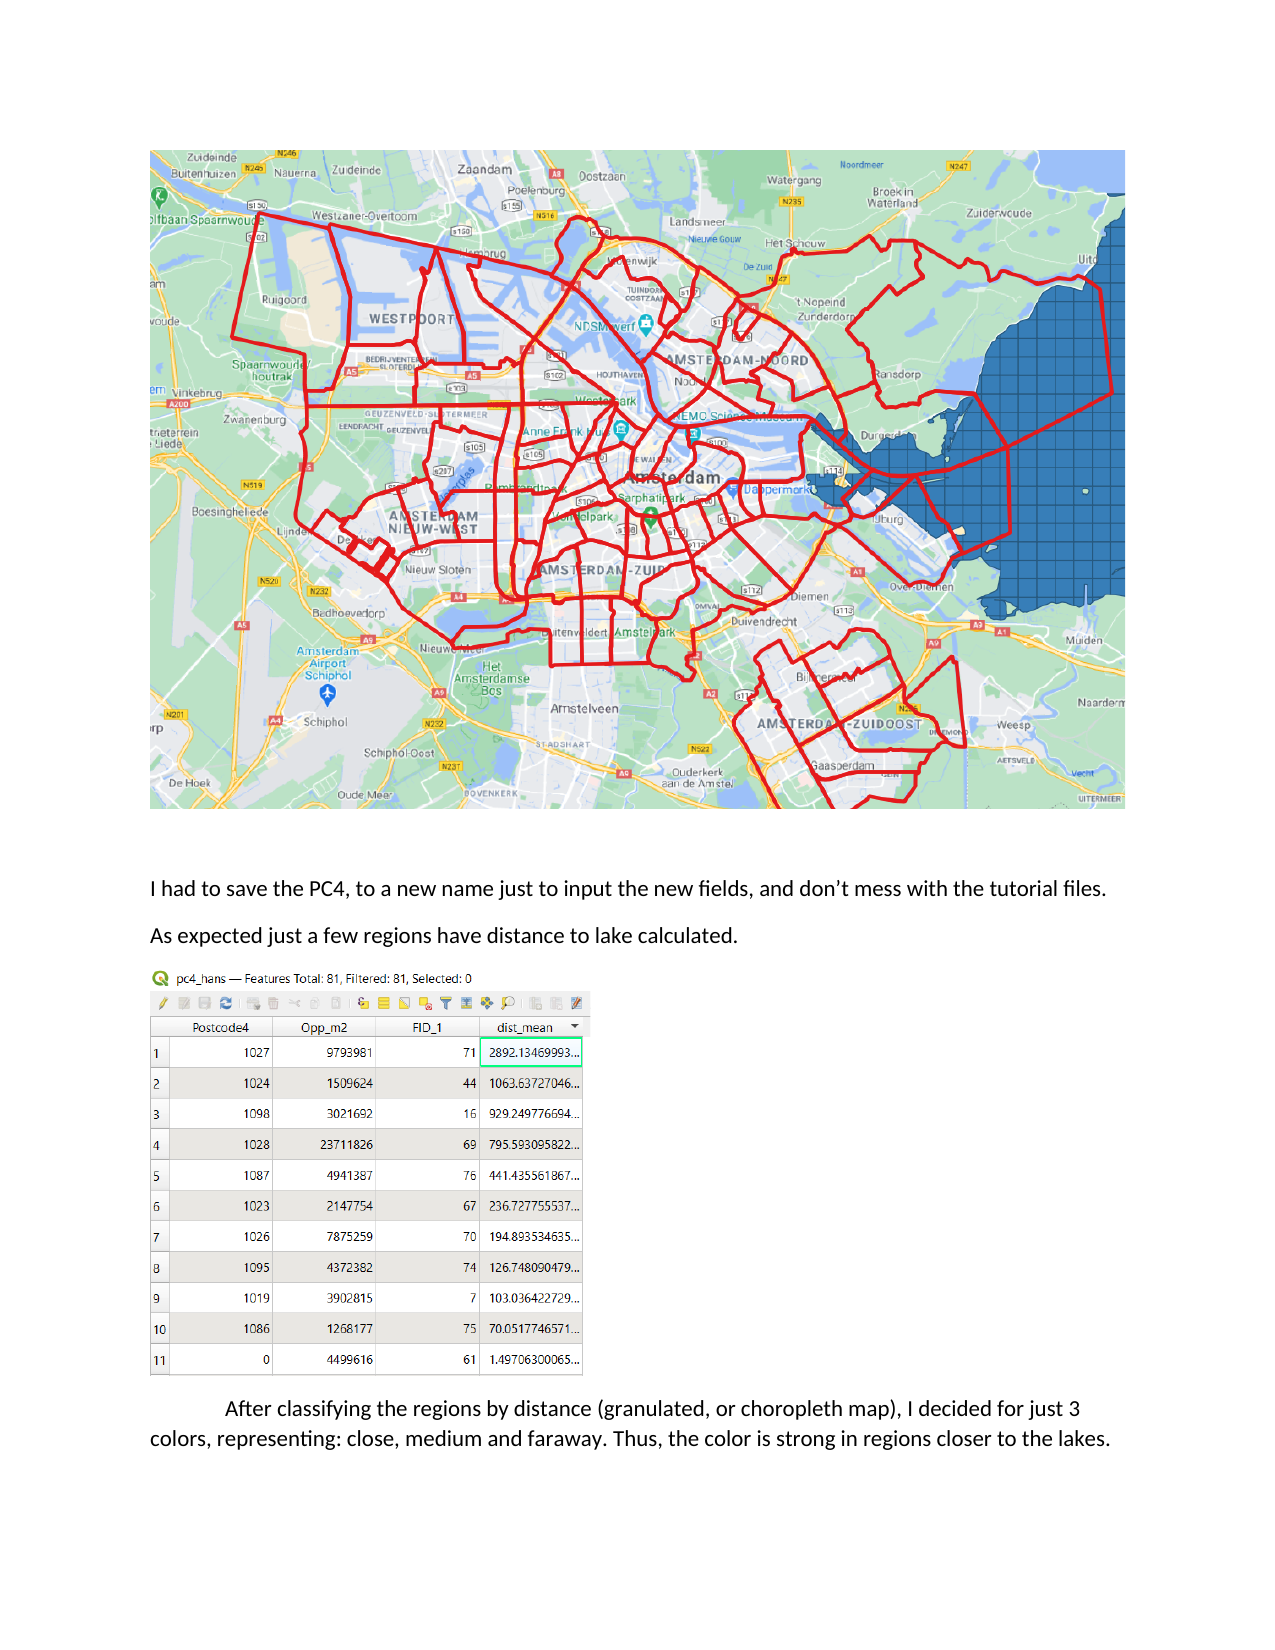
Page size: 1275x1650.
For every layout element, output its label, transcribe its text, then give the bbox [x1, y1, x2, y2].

picture [150, 150, 1125, 809]
text After classifying the regions by distance (granulated, or choropleth map), I decided for just 3 colors, representing: close, medium and faraway. Thus, the color is strong in regions closer to the lakes. [150, 1394, 1125, 1452]
picture [150, 967, 591, 1376]
text As expected just a few regions have distance to lake calculated. [150, 921, 1125, 949]
text I had to save the PC4, to a new name just to input the new fields, and don’t mess with the tutorial files. [150, 874, 1125, 902]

What you are asked to do: In the copy, omit the pictures and reproduce every entry exactly.

Written answer:
Page size: 1275x1650.
For every layout element, output its label, transcribe its text, then give the bbox [x1, y1, x2, y2].

picture [150, 150, 1125, 809]
text After classifying the regions by distance (granulated, or choropleth map), I decided for just 3 colors, representing: close, medium and faraway. Thus, the color is strong in regions closer to the lakes. [150, 1394, 1125, 1452]
picture [150, 967, 591, 1376]
text As expected just a few regions have distance to lake calculated. [150, 921, 1125, 949]
text I had to save the PC4, to a new name just to input the new fields, and don’t mess with the tutorial files. [150, 874, 1125, 902]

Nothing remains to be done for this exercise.